River Quilts, 337 N.E. Fourth Ave., will display a “trunk show” by Elinor Peace Bailey, a doll-maker, which will showcase her work and process. Some of her patterns will be available for sale.

The Vancouver/Portland chapter of Project Linus, an organization that makes blankets for ill or traumatized children, will have a station at the festival where people can design a quilt square. Different fabrics will be available for anyone to arrange, then volunteers will sew the pieces together.

Organizers are hoping to have enough squares for several quilts by the end of the festival.

The squares will be made into quilts that will be donated to local children in hospitals or foster homes, said Chapter Coordinator Jodene Cook.

“I get to see firsthand the difference a blanket can make to a child,” she said.

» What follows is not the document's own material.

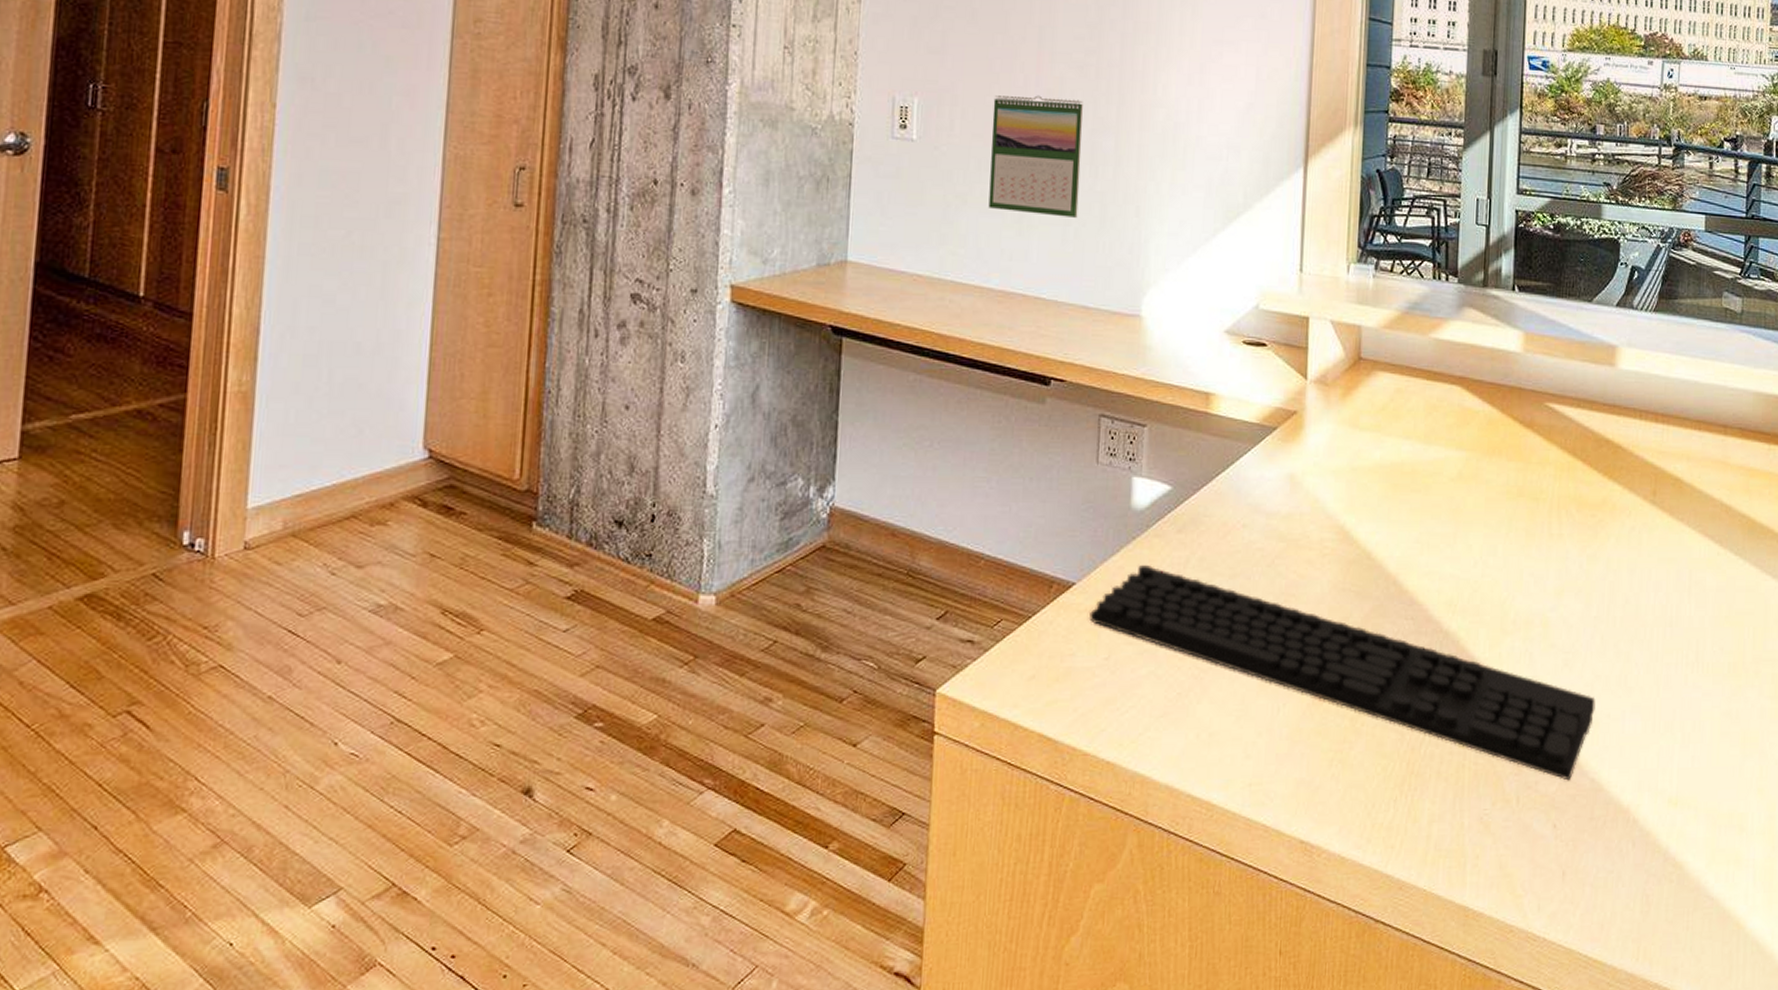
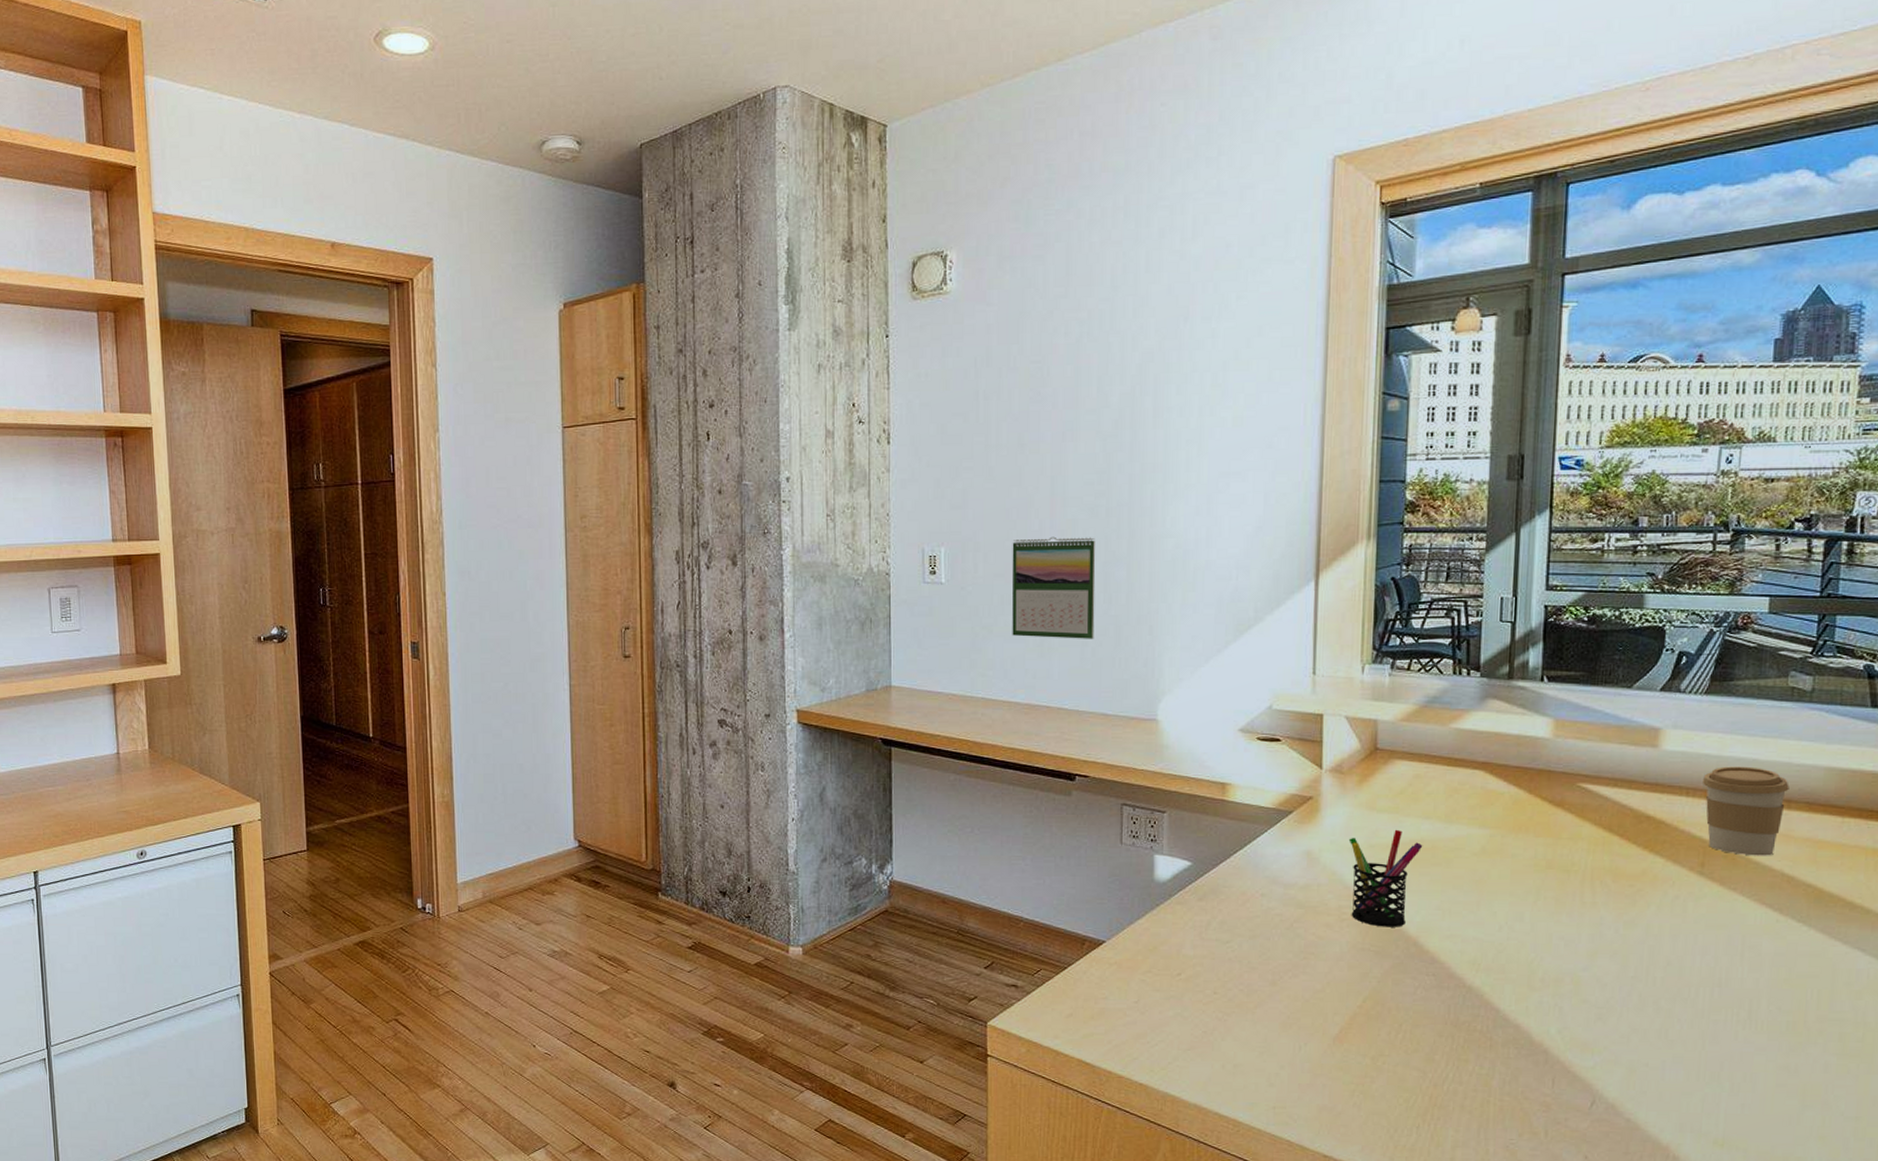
keyboard: present [1089,565,1596,781] -> none [1119,927,1632,1119]
pen holder: none [1331,450,1403,563] -> present [1348,829,1423,927]
coffee cup: none [1654,388,1725,484] -> present [1703,766,1789,856]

The Linus Project will be set up from 8:30 a.m. to 4 p.m., Saturday, inside River Quilts.

Kids and adults alike will have the opportunity to practice their stitching on cat beds at the West Columbia Gorge Humane Society’s booth.

And in case the day gets cold, don’t worry, Wooly Wooly Wag Tails Yarn will be operating a circular sock machine. Visitors can buy a skein of locally-made yarn and order socks to be made by volunteers.

The Washougal yarn shop will also have weavers, knitters and spinners on hand to conduct demonstrations and answer questions.

The organizers hope the festival will become an annual event that grows in size each year. Already, many reports of distant visitors are rolling in.

One 91-year-old woman, who heard about the festival from her daughter, is traveling from New York to see the display of quilts and fiber arts.

“It’s bringing people together,” Schulstad said.